((

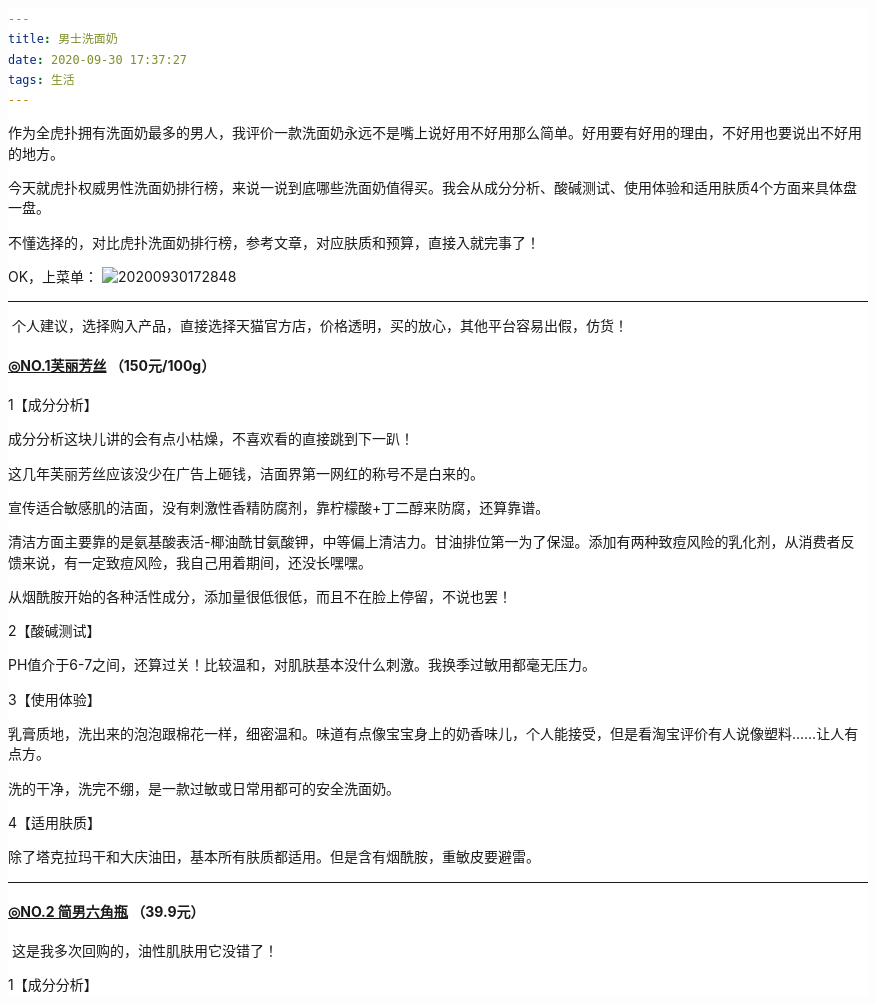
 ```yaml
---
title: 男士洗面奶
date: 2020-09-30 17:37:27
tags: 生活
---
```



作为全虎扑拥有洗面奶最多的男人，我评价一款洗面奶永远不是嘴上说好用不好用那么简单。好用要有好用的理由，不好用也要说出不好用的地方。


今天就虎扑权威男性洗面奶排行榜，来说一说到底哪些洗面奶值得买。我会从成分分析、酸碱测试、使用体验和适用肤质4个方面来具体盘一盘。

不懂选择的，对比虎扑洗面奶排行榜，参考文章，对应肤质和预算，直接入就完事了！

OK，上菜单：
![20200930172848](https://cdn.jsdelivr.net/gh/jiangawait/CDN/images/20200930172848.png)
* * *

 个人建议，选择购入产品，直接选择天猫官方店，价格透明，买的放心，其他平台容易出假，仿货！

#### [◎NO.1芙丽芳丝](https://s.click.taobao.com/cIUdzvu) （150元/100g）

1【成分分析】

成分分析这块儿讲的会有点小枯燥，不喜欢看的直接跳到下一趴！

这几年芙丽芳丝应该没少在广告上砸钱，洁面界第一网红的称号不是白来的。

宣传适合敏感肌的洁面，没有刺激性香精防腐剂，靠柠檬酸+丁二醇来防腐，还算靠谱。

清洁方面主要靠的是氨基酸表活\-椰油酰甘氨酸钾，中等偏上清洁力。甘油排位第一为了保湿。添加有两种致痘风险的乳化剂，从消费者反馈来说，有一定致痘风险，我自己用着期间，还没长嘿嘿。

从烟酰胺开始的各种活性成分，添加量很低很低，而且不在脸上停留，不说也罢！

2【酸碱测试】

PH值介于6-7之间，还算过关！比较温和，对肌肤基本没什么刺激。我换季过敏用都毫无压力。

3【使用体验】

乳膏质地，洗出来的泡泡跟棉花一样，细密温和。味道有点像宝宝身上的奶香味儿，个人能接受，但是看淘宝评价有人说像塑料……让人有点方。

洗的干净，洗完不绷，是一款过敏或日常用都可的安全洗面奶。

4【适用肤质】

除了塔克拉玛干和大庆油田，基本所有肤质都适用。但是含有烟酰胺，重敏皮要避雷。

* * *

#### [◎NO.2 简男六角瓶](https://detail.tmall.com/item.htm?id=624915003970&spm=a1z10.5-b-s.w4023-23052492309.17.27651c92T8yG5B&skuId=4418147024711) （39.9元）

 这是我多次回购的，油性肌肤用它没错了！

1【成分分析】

))

* Required work *
In the listing above, which lines include the string "https"? Return every one of them.

* Answer section *
![20200930172848](https://cdn.jsdelivr.net/gh/jiangawait/CDN/images/20200930172848.png)
#### [◎NO.1芙丽芳丝](https://s.click.taobao.com/cIUdzvu) （150元/100g）
#### [◎NO.2 简男六角瓶](https://detail.tmall.com/item.htm?id=624915003970&spm=a1z10.5-b-s.w4023-23052492309.17.27651c92T8yG5B&skuId=4418147024711) （39.9元）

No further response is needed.